I'm Not Black, I'm Coloured


Director: Kiersten Chace

Country: South Africa

Runtime: 78 minutes

Category: 3rd Africa World Documentary

An engaging, informative and emotional examination of the legacy of Apartheid in South Africa from the viewpoint of the Cape Coloured, the majority ­population.

For more than 350 years they have been belittled, stripped of anything they can call their own and oppressed, resulting in a ­major identity crisis.

The people embraced the ­concept of Archbishop Desmond Tutu's multi-racial "rainbow nation" following the ANC's ­electoral victory in 1994 that spelled the end of Apartheid.

But they soon discovered freedom, economic growth and equal representation did not include them.

They claim that during Apartheid, "we were not white enough, now we are not black enough" to benefit from the social promotions and affirmative ­action introduced by the ANC.

The documentary traces the ­origins of the Cape Coloured, detailing how they descended from mixed race relationships between Black Bantu slaves, European ­settlers and indigenous Khoisans. Some also have Malay ancestry.

Following the arrival of the British in 1775 and their taking control of Cape Town, Afrikaners (those of European descent, mainly Dutch and German) felt threatened and moved ­further into South Africa.

Tensions spilled over and resulted in the Boer wars, with opposition to the British reaching fever pitch at the turn of the 20th ­Century.

The movie argues this anger and fear of losing their identity led to Apartheid as the Afrikaners never wanted to feel ­oppressed again.

The Apartheid-creating National Party formed to preserve and promote Afrikaner ideology and ­ethnic nationalism, which sought to oppose British rule and strengthen racial separation.

After they came to power, the Cape Coloured lost their vote, ­despite promises made, and were impacted by Apartheid laws.

The races were divided into four categories - Black, White, Coloured and Indian - and segregated.

Tests, such as nose metres, ­determined your race and many families were torn apart because ­members were determined White, others Coloured or Black.

The documentary details forced removals, notably that of the city's District 6, when 60,000 ­people were evicted and ordered far out to the Cape Flats.

District 6, the movie claims, was the perfect "rainbow nation", where all races and religions lived harmoniously together.

Blacks and Coloureds were forced to live in separate townships, mostly undesirable, infertile land, while policies were ­created to stop them prospering.

The Coloured people were led to believe by the White-controlled media's propaganda that Blacks were a threat in order to keep ­segregation rife.

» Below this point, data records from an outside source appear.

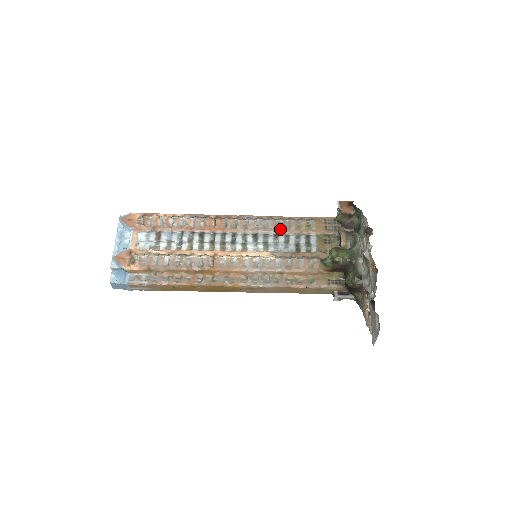
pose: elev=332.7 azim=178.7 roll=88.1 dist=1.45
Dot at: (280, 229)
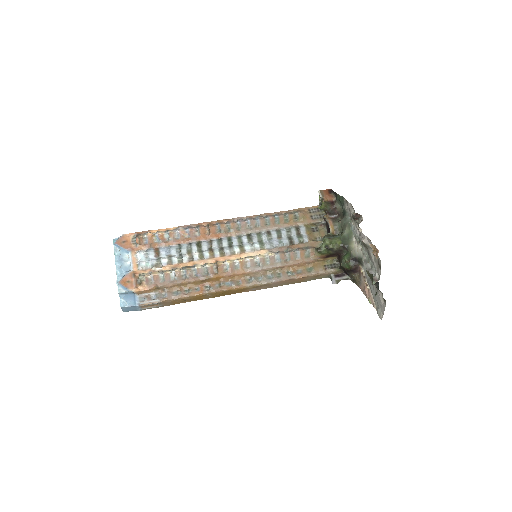
Dot at: (271, 226)
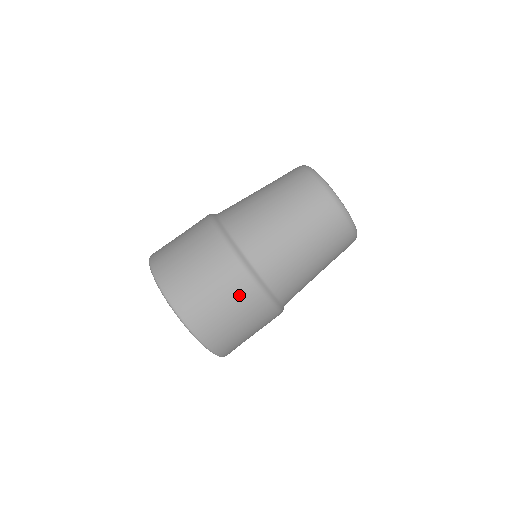
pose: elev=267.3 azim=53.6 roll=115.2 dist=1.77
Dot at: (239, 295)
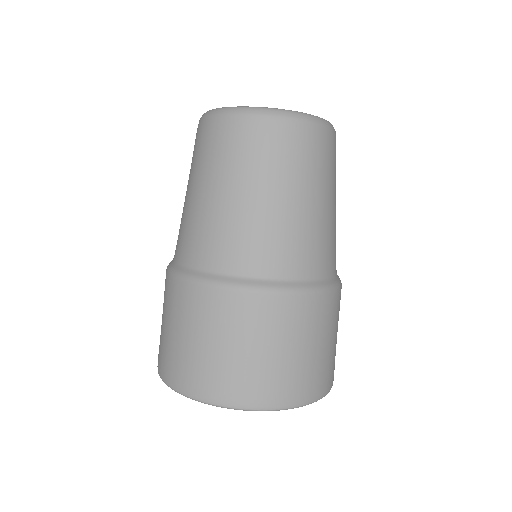
Dot at: (205, 314)
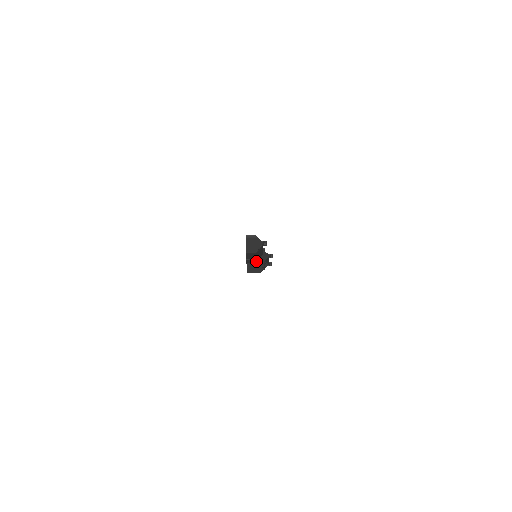
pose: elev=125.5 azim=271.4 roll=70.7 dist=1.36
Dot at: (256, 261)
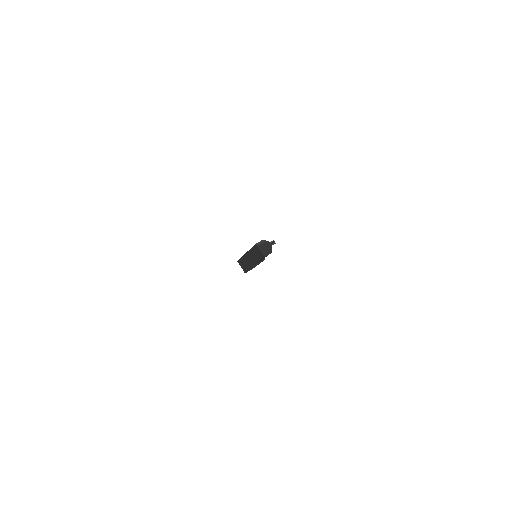
Dot at: occluded
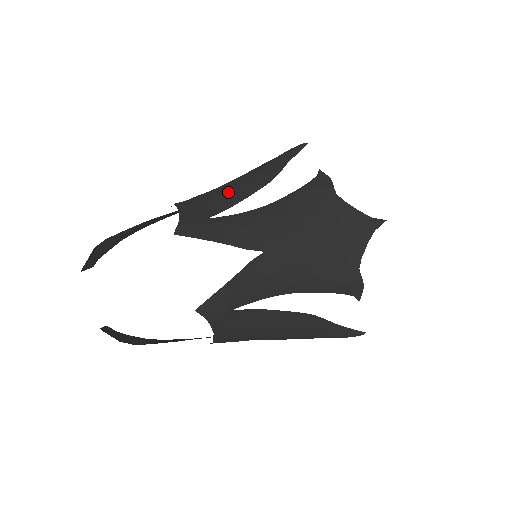
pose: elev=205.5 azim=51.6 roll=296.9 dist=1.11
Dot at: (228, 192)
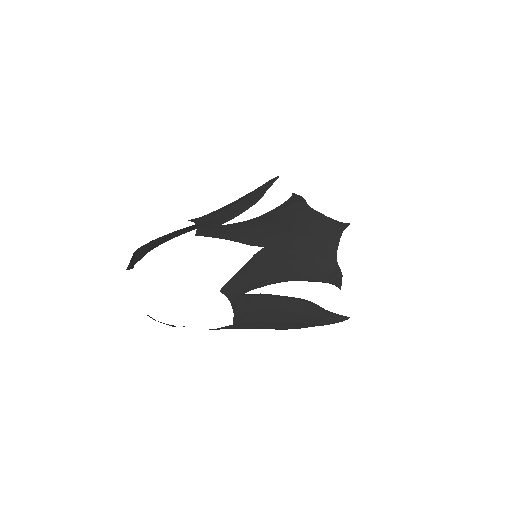
Dot at: (227, 210)
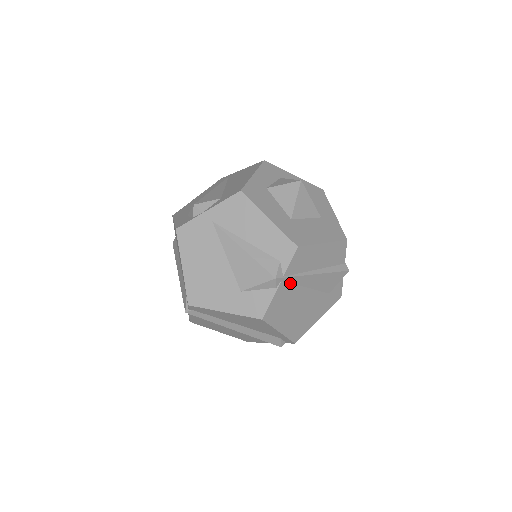
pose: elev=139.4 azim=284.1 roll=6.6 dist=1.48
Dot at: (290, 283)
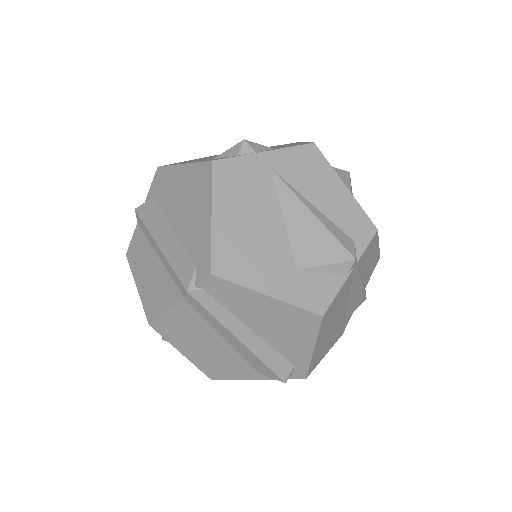
Dot at: (352, 278)
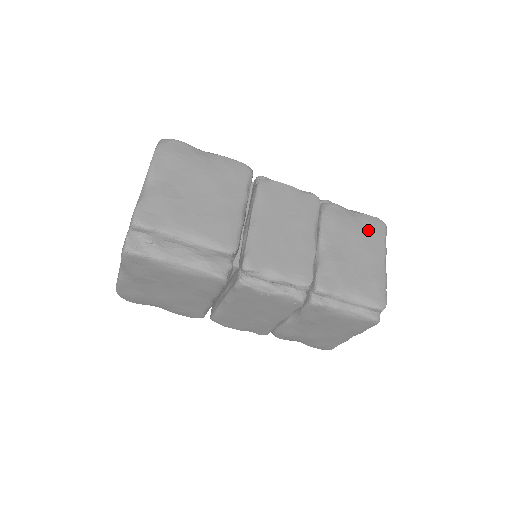
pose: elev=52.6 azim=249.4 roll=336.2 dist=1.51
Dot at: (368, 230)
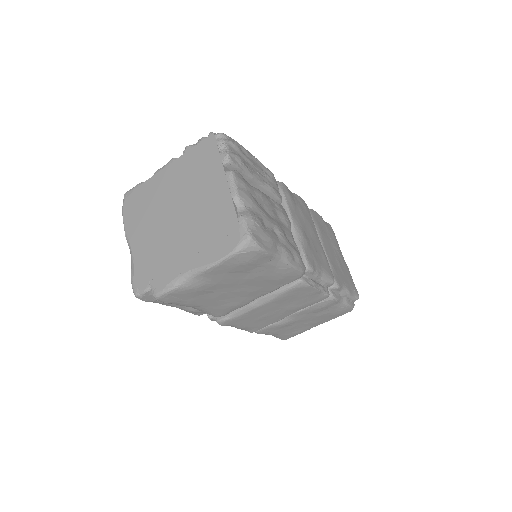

Despite the abolition of Apartheid, the Cape Coloured say life is still a struggle and they have lost their identity.

Those interviewed by the documentary - including Coloured pastors, MPs, ­students and town elders - criticise how affirmative action policies do not benefit them, while the western media only distinguishes between Blacks and Whites, so investment goes to Black townships rather than Coloured ones.

The documentary ­includes ­emotive interviews, while narration is informative, catering to a mass ­audience.

Local elders, community leaders, pastors and ­students give first-hand ­accounts of their painful ­experiences under Apartheid - being labelled "poor Whites" and "wannabe Whites".

They also reveal their concerns for the future as tensions continue - they admit there is racism ­towards Blacks - and ­emphasise their desire for their identity as Coloured to be ­recognized.

The people say they are not Black, Zulu or Xhosa but proud of their mixed-race heritage and want to stop being marginalized by both Blacks and Whites - to have a voice after centuries of being overlooked.